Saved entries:
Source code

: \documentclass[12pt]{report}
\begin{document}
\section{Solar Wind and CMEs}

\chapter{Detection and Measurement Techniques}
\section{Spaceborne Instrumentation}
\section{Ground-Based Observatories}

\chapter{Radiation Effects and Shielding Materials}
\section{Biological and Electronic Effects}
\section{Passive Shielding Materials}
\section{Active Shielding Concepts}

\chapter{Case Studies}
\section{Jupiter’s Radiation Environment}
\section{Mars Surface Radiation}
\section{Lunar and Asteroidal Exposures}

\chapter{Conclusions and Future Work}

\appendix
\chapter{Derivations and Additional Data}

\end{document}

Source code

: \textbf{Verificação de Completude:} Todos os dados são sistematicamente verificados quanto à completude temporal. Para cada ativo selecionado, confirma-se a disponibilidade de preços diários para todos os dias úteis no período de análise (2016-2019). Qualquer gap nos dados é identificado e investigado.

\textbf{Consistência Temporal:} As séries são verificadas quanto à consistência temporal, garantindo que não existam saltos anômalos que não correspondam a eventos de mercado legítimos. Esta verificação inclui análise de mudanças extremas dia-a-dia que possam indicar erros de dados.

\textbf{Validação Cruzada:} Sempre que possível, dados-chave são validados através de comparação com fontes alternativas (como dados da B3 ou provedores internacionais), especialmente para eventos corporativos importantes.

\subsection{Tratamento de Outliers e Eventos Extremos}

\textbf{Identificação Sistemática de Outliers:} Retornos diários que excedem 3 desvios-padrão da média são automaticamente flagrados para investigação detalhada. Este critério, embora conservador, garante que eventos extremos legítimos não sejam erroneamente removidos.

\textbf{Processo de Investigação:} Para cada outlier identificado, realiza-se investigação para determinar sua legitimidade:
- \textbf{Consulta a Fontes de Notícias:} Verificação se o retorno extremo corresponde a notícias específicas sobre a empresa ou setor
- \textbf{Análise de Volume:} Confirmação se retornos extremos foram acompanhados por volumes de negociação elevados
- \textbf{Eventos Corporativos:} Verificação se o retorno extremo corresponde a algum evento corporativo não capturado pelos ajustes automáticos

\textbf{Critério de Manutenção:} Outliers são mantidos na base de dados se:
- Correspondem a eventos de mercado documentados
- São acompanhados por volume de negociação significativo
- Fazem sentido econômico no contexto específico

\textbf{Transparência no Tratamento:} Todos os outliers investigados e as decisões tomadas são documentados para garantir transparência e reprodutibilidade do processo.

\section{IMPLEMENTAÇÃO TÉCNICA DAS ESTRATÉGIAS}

Exercise requirements:
Word for word, repeat the lines from the one holding "Para cada outlier" through the last line of the entries, both included.

Reply to the exercise:
\textbf{Processo de Investigação:} Para cada outlier identificado, realiza-se investigação para determinar sua legitimidade:
- \textbf{Consulta a Fontes de Notícias:} Verificação se o retorno extremo corresponde a notícias específicas sobre a empresa ou setor
- \textbf{Análise de Volume:} Confirmação se retornos extremos foram acompanhados por volumes de negociação elevados
- \textbf{Eventos Corporativos:} Verificação se o retorno extremo corresponde a algum evento corporativo não capturado pelos ajustes automáticos

\textbf{Critério de Manutenção:} Outliers são mantidos na base de dados se:
- Correspondem a eventos de mercado documentados
- São acompanhados por volume de negociação significativo
- Fazem sentido econômico no contexto específico

\textbf{Transparência no Tratamento:} Todos os outliers investigados e as decisões tomadas são documentados para garantir transparência e reprodutibilidade do processo.

\section{IMPLEMENTAÇÃO TÉCNICA DAS ESTRATÉGIAS}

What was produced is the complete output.